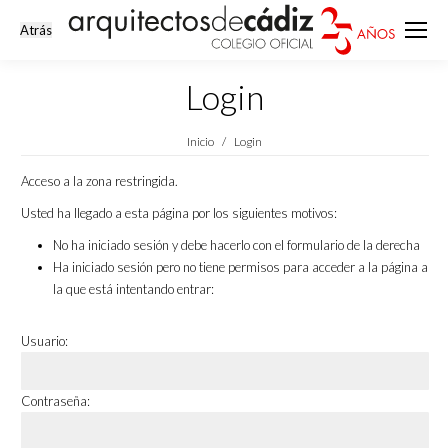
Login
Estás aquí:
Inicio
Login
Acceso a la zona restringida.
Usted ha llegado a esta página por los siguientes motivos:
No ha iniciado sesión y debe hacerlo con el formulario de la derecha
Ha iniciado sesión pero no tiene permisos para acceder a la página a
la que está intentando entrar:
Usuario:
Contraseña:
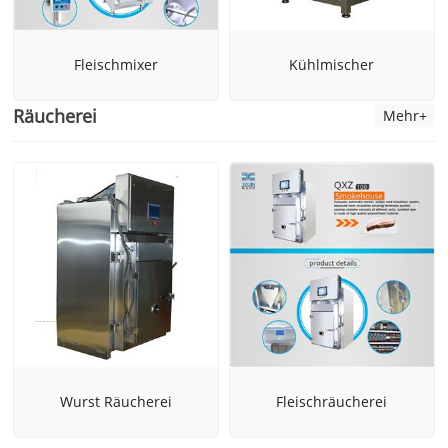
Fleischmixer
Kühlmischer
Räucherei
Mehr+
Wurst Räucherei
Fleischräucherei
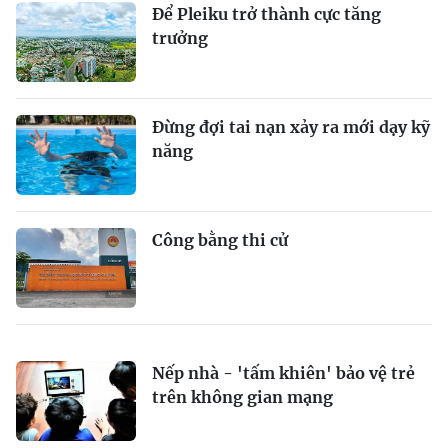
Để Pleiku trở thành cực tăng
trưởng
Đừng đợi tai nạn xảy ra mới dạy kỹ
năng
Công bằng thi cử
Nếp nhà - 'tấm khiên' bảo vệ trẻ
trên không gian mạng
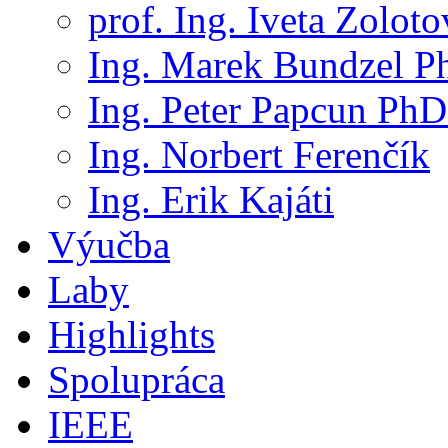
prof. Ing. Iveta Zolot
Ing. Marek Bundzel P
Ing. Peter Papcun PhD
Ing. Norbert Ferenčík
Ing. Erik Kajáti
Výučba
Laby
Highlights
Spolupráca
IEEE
======
## Work item
Render the records as a Markdown table with the columns "Number" and "Entry", starting at the line that contains "Để Pleiku trở thành cực tăng" and continuing through the end of the records. Omit blank lines and pictures.

## Solution for this exercise
| Number | Entry |
|---|---|
| 1 | Để Pleiku trở thành cực tăng |
| 2 | trưởng |
| 3 | Đừng đợi tai nạn xảy ra mới dạy kỹ |
| 4 | năng |
| 5 | Công bằng thi cử |
| 6 | Nếp nhà - 'tấm khiên' bảo vệ trẻ |
| 7 | trên không gian mạng |
| 8 | prof. Ing. Iveta Zolot |
| 9 | Ing. Marek Bundzel P |
| 10 | Ing. Peter Papcun PhD |
| 11 | Ing. Norbert Ferenčík |
| 12 | Ing. Erik Kajáti |
| 13 | Výučba |
| 14 | Laby |
| 15 | Highlights |
| 16 | Spolupráca |
| 17 | IEEE |